A(a)LS: Ammonia-induced amyotrophic lateral sclerosis

Abstract

Amyotrophic lateral sclerosis (ALS) is a dreadful, devastating and incurable motor neuron disease. Aetiologically, it is a multigenic, multifactorial and multiorgan disease. Despite intense research, ALS pathology remains unexplained. Following extensive literature review, this paper posits a new integrative explanation. This framework proposes that ammonia neurotoxicity is a main player in ALS pathogenesis.

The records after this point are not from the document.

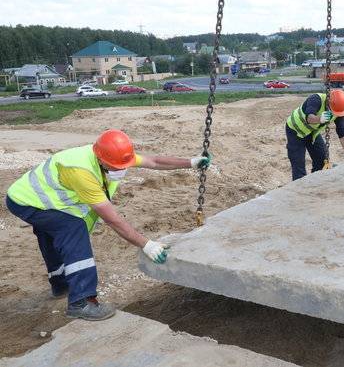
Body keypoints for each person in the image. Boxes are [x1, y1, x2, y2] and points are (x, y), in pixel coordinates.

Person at [5, 129, 212, 320]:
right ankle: (81, 302)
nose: (121, 170)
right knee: (72, 228)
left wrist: (191, 162)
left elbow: (155, 161)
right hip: (27, 202)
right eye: (116, 168)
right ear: (101, 160)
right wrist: (146, 244)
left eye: (124, 165)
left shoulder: (113, 155)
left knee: (52, 234)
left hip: (34, 199)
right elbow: (112, 219)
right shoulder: (82, 171)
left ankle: (60, 284)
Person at [286, 89, 344, 180]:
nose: (334, 114)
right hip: (295, 131)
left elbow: (342, 131)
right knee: (298, 164)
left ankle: (315, 182)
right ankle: (299, 187)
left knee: (322, 160)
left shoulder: (338, 109)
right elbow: (309, 118)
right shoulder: (316, 99)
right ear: (329, 101)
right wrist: (319, 119)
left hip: (312, 133)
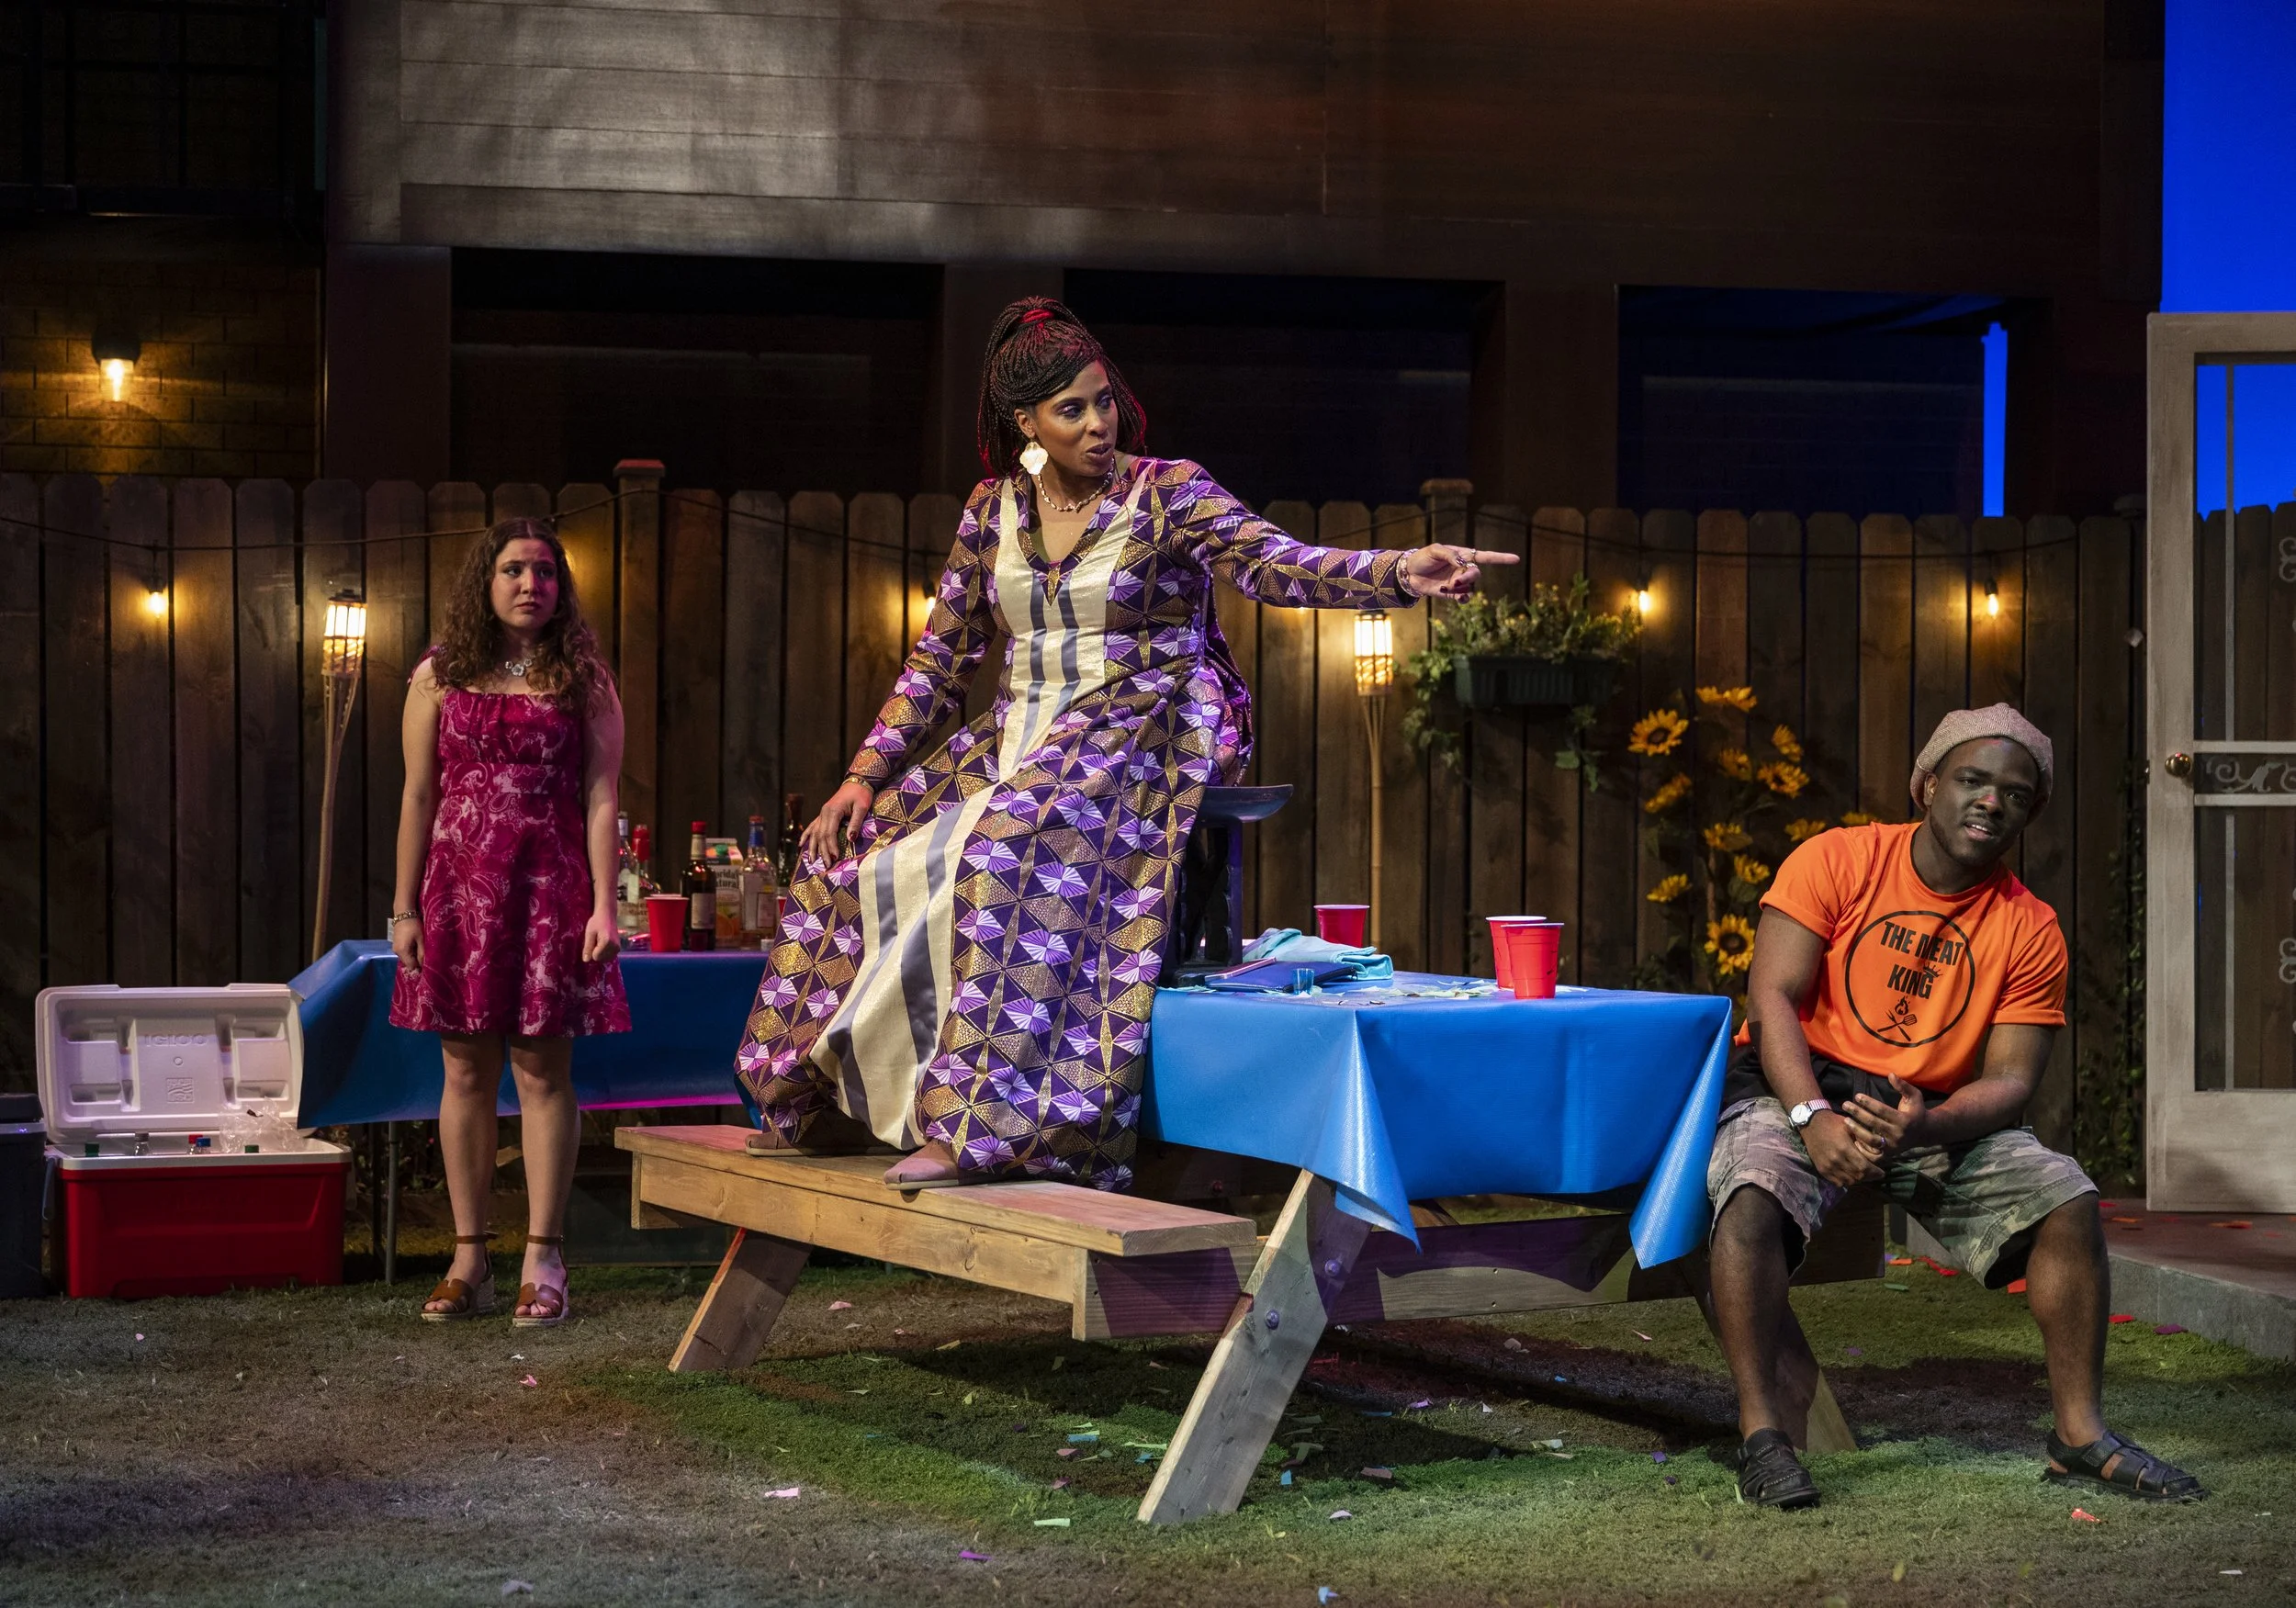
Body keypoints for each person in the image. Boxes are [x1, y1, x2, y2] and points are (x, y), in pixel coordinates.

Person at [735, 296, 1515, 1189]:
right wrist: (861, 777)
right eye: (1071, 409)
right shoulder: (992, 511)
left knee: (1003, 850)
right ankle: (828, 1095)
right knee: (862, 849)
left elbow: (1276, 560)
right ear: (1023, 421)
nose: (1098, 422)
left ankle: (983, 1130)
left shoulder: (1165, 490)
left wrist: (1395, 571)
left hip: (1155, 714)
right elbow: (939, 660)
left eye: (1103, 400)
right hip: (1024, 729)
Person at [1707, 704, 2203, 1508]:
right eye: (1973, 780)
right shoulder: (1837, 859)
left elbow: (2010, 1079)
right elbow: (1772, 999)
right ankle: (1763, 1433)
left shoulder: (2030, 927)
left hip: (1926, 1110)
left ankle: (2078, 1434)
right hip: (1795, 1081)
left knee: (2066, 1196)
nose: (1990, 801)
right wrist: (1810, 1117)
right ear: (1928, 784)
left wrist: (1926, 1123)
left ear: (2029, 810)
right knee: (1753, 1190)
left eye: (2013, 792)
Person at [390, 516, 629, 1326]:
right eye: (514, 570)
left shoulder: (583, 679)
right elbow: (417, 794)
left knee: (540, 1072)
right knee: (462, 1072)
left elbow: (602, 797)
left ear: (561, 587)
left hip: (547, 888)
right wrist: (403, 908)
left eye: (545, 571)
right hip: (458, 892)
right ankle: (468, 1259)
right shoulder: (439, 675)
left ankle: (543, 1256)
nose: (531, 584)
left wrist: (604, 901)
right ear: (484, 584)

According to this explanation, a combination of impaired ammonia removal— mainly because of impaired hepatic urea cycle dysfunction—and increased ammoniagenesis— mainly because of impaired glycolytic metabolism in fast twitch skeletal muscle—causes chronic hyperammonia in ALS. In the absence of neuroprotective calcium binding proteins (calbindin, calreticulin and parvalbumin), elevated ammonia—a neurotoxin—damages motor neurons. Ammonia-induced motor neuron damage occurs through multiple mechanisms such as macroautophagy-endolysosomal impairment, endoplasmic reticulum (ER) stress, CDK5 activation, oxidative/nitrosative stress, neuronal hyperexcitability and neuroinflammation. Furthermore, the regional pattern of calcium binding proteins’ loss, owing to either ER stress and/or impaired oxidative metabolism, determines clinical variability of ALS. Most importantly, this new framework can be generalised to explain other neurodegenerative disorders such as Huntington’s disease and Parkinsonism.